Lili era
Anestesista y manipulaba drogas que hacían a su trabajo, le gustaba
experimentar. Como sabía que yo la quería como a una hija, me propuso la
ingesta del frasquito de la verdad. También sabía que me resultaba imposible
negarme a sus pedidos.
Empecé una mañana, con medio frasquito, en
ayunas. Unas amigas, que hacía años que no nos veíamos, nos juntamos. Lo peor
que puede hacer una persona a otra, es decirle la verdad en su propia cara, con
testigos.
El frasquito
tenía la propiedad, de uno no poder detenerse. A Lila, que tenía una historia
con la vejez: —Es increíble cómo se carrujó tu cara y la papada te hace
collares.
Quedó tiesa. —No
sé qué ves, pero me operé el mes pasado y la gente dice que estoy regia.
Le tomé sus
manos, textura cocodrilo. —Te mienten, para reírse cuando te vas, sé de
bastantes que no te quieren, a mí, por ejemplo, no me terminás de caer.
Miré las
sandalias de Coca, con piedritas incrustadas en el pie sangrante. —Cómo impresionan
tus juanetes, parecen piecitos supernumerarios. Yo acá tengo curitas. ¿No te
querés tapar un poco? Te lo digo de corazón, es un agravio para los ojos de los
demás.
No me volvió a
dirigir la palabra. —Vos sos una envidiosa, Celita,
No quise
enterarla, pero el frasquito de la verdad, obliga. —Para nada, Coca, jamás
envidiaría a una cornuda como vos.
Llegó Pepa, con
unas lolas tan inmensas, que parecían glúteos, recién compradas. —¡Qué
impresión, Pepa, tus tetas parecen un culo!, fíjate si al medio no te hicieron
un ano, por las dudas llevá siempre papel higiénico en la cartera.
Y no podía
parar, hasta que juntaron sus calenturas, se tiraron sobre mí y me arañaron,
patadas en la panza, nariz partida en tres. Se enteró Lili por casualidad.

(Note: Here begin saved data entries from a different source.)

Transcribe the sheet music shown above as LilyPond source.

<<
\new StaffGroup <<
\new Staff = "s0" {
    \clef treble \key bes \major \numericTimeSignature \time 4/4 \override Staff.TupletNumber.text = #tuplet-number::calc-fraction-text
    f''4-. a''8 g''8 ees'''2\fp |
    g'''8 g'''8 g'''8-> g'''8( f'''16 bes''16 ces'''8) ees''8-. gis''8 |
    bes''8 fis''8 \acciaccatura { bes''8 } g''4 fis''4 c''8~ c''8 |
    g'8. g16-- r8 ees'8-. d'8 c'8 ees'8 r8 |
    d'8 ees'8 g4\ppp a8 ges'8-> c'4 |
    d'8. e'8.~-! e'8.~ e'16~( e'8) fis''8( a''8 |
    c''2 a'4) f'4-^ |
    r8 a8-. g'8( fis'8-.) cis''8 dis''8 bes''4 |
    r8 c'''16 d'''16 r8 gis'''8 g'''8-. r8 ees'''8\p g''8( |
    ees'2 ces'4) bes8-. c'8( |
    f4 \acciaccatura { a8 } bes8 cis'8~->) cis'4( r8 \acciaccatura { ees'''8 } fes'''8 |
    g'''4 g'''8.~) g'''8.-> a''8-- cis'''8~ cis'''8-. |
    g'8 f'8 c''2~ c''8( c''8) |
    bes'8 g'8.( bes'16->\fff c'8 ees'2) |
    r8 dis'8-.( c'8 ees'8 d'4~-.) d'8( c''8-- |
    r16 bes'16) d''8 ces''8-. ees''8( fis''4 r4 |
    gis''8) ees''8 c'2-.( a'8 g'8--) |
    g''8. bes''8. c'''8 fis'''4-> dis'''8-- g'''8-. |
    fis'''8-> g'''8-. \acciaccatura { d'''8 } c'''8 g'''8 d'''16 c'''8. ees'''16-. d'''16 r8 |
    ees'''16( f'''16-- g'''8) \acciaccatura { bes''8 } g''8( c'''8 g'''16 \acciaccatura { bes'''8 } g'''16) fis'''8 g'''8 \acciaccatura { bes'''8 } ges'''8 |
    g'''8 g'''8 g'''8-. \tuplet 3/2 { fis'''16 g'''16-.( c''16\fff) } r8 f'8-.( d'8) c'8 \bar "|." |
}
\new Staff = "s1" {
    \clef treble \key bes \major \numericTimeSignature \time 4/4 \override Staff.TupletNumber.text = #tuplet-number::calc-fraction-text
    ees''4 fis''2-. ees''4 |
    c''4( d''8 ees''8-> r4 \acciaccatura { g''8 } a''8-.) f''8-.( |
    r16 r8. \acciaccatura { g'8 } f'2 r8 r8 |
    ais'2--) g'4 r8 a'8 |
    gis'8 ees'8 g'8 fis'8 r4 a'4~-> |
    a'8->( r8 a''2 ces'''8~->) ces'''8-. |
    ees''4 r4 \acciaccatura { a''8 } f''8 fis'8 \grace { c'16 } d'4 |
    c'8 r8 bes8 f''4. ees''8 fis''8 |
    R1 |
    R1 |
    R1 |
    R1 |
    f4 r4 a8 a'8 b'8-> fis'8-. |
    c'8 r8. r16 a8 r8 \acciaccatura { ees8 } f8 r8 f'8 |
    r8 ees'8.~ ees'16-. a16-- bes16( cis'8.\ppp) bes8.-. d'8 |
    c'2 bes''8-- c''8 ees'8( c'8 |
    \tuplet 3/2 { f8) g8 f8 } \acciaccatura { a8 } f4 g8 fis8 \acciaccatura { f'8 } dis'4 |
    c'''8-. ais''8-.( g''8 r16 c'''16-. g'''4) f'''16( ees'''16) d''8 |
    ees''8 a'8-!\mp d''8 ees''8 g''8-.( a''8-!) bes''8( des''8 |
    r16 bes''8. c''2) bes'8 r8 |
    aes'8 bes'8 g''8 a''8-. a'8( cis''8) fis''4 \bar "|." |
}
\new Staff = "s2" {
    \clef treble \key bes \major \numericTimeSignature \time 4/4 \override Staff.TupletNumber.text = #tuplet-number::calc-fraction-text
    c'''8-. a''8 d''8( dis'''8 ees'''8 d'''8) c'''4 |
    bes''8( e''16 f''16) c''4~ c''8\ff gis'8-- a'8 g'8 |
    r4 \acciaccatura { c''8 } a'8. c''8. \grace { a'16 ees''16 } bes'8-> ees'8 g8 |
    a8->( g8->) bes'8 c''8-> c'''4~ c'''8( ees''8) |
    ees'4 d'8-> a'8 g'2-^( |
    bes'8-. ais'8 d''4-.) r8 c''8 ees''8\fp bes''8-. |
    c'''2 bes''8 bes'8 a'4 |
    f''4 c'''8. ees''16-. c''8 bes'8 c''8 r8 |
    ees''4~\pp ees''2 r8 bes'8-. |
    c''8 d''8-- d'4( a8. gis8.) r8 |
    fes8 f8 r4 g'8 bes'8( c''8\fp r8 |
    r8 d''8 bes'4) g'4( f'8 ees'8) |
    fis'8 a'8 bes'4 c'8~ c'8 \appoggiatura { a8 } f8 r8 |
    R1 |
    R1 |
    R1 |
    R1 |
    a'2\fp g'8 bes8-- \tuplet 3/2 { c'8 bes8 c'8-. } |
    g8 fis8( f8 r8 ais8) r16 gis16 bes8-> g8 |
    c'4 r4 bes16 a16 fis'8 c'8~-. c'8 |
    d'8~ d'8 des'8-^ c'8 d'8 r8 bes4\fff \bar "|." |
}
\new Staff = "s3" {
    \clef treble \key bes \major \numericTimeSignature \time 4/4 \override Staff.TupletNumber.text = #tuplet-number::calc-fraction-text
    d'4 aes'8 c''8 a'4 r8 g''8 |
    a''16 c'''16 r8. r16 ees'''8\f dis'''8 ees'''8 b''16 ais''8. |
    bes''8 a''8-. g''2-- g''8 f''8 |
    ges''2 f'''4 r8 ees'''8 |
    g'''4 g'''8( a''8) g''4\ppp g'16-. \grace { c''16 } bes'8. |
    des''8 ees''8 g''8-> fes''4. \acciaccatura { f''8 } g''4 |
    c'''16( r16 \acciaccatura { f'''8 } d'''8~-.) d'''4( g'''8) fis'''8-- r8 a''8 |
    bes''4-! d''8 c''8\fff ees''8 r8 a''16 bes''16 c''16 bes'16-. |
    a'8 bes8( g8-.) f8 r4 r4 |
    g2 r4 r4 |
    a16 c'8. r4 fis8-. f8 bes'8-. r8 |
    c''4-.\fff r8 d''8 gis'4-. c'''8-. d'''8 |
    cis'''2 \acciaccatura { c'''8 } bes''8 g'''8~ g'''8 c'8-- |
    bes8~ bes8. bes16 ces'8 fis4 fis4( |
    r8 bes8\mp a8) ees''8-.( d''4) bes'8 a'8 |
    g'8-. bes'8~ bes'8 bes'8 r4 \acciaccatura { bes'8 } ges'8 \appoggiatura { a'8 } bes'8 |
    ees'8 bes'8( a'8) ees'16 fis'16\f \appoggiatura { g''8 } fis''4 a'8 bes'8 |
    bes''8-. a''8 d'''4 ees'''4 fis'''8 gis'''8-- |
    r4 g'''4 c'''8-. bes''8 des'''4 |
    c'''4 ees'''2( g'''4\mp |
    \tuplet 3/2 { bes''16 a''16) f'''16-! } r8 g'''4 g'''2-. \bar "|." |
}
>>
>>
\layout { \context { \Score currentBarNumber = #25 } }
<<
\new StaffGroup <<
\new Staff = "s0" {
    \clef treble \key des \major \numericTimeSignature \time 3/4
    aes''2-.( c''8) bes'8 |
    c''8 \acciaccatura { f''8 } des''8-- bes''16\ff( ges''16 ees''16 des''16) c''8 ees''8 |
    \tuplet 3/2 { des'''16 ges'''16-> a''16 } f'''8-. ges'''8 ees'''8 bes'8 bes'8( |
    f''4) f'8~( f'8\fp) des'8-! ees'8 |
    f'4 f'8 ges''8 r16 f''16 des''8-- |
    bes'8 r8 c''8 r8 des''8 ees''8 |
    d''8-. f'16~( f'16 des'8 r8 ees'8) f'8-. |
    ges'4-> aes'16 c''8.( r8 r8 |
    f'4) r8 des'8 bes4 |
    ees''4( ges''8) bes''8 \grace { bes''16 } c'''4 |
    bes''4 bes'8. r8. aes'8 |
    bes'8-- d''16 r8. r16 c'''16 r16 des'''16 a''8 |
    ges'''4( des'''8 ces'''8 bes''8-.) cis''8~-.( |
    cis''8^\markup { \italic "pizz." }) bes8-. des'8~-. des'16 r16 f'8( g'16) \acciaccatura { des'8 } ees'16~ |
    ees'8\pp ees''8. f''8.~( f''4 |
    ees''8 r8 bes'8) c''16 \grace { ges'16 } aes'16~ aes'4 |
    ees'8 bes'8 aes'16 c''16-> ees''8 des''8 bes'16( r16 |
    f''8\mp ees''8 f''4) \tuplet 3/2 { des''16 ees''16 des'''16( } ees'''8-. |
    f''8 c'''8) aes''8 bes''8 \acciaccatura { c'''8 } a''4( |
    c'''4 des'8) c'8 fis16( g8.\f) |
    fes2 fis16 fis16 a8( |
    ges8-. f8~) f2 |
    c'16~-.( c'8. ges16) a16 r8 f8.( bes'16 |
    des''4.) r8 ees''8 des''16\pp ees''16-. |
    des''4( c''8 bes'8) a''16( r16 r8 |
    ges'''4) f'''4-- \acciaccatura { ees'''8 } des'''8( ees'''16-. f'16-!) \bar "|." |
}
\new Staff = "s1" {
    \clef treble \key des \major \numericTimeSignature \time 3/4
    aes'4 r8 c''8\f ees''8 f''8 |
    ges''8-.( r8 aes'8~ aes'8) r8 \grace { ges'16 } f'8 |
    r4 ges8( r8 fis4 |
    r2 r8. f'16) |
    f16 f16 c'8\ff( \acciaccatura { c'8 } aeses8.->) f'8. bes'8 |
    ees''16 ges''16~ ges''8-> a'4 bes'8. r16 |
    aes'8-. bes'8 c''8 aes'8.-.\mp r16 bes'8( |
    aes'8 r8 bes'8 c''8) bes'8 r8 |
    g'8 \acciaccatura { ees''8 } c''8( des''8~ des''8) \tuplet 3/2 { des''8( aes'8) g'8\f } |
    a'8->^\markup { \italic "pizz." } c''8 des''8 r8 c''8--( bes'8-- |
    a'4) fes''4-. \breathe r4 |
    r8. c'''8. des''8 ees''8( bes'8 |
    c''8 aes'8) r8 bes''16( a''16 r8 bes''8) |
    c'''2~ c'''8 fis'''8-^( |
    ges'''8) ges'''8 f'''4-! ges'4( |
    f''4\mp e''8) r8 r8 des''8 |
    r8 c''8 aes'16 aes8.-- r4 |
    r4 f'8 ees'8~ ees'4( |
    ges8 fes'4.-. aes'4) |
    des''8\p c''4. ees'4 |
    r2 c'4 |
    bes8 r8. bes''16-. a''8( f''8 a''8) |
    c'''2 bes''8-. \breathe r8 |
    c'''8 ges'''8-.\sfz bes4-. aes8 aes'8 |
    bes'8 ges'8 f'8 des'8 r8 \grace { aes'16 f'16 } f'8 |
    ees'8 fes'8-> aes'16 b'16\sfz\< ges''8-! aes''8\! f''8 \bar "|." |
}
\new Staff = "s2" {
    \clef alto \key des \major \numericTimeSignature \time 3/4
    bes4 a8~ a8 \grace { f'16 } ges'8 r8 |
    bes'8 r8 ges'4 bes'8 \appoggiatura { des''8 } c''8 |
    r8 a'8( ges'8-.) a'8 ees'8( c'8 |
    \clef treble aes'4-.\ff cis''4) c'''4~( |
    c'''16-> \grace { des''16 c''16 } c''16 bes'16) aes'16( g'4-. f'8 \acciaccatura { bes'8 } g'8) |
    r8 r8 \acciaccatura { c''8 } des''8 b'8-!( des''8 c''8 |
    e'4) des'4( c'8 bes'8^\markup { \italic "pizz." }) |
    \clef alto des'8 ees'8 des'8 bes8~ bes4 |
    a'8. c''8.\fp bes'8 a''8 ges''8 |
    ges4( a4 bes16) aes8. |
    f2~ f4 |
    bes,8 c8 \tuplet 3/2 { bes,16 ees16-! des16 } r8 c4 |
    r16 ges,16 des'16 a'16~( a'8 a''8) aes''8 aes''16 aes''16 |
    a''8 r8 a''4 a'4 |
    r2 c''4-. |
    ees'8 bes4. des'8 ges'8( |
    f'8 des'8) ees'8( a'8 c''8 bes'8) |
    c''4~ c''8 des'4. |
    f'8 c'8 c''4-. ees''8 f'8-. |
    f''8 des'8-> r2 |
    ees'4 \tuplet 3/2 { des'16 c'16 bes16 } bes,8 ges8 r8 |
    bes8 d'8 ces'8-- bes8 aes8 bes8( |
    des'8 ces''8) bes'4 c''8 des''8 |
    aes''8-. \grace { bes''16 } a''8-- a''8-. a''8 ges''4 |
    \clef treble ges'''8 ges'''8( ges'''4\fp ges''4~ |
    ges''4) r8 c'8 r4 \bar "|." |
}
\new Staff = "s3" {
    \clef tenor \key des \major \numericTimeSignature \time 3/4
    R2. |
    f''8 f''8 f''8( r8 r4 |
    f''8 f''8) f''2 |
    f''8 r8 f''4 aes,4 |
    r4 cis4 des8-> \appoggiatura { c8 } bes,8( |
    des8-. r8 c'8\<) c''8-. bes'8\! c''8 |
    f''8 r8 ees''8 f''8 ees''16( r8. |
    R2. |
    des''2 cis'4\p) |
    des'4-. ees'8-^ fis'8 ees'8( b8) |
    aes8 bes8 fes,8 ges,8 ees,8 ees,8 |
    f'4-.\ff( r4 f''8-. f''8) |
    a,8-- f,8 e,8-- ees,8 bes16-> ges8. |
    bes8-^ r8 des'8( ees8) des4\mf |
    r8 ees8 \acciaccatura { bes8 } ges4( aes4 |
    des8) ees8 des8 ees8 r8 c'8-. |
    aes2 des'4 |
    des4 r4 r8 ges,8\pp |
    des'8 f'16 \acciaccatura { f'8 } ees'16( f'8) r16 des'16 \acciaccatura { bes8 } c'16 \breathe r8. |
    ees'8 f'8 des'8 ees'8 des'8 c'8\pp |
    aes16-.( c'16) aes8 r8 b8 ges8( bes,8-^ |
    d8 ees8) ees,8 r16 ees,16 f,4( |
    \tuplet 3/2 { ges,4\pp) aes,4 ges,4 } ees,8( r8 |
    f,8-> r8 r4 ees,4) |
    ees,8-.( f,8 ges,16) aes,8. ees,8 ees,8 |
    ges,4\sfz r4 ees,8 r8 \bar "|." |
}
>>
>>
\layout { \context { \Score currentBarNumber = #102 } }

Trabaja enfrente del boliche y Puerto Madero, es uno de los lugares más chusmas
de Buenos Aires, me pasó a buscar, en moto y derecho a la Clínica. Yo seguía
bajo los efectos del frasquito de la verdad. Cuando aparecieron dos Médicos
regios: —No los quiero ni ver, doctorcitos matasanos cobracaros y esa
Enfermera, cara de prácticas sexuales nocturnas, con los doctorcitos, que salgan
de esta pocilga donde me metieron.
Lili no podía
parar de reírse, me llevó a su casa en moto y tranquilizó los golpes con bolsas
de arvejas, zanahorias y duraznos sacados del freezer, los repartió por todo el
cuerpo y me enyesó la nariz.
—Celita, otra vez tenemos
que ir juntas, al Ministerio de Economía, tomamos un frasquito cada una y los
reputeamos.
Miré a Lili: —Después
de lo que pasé, no me hables por una década, pendeja de mierda.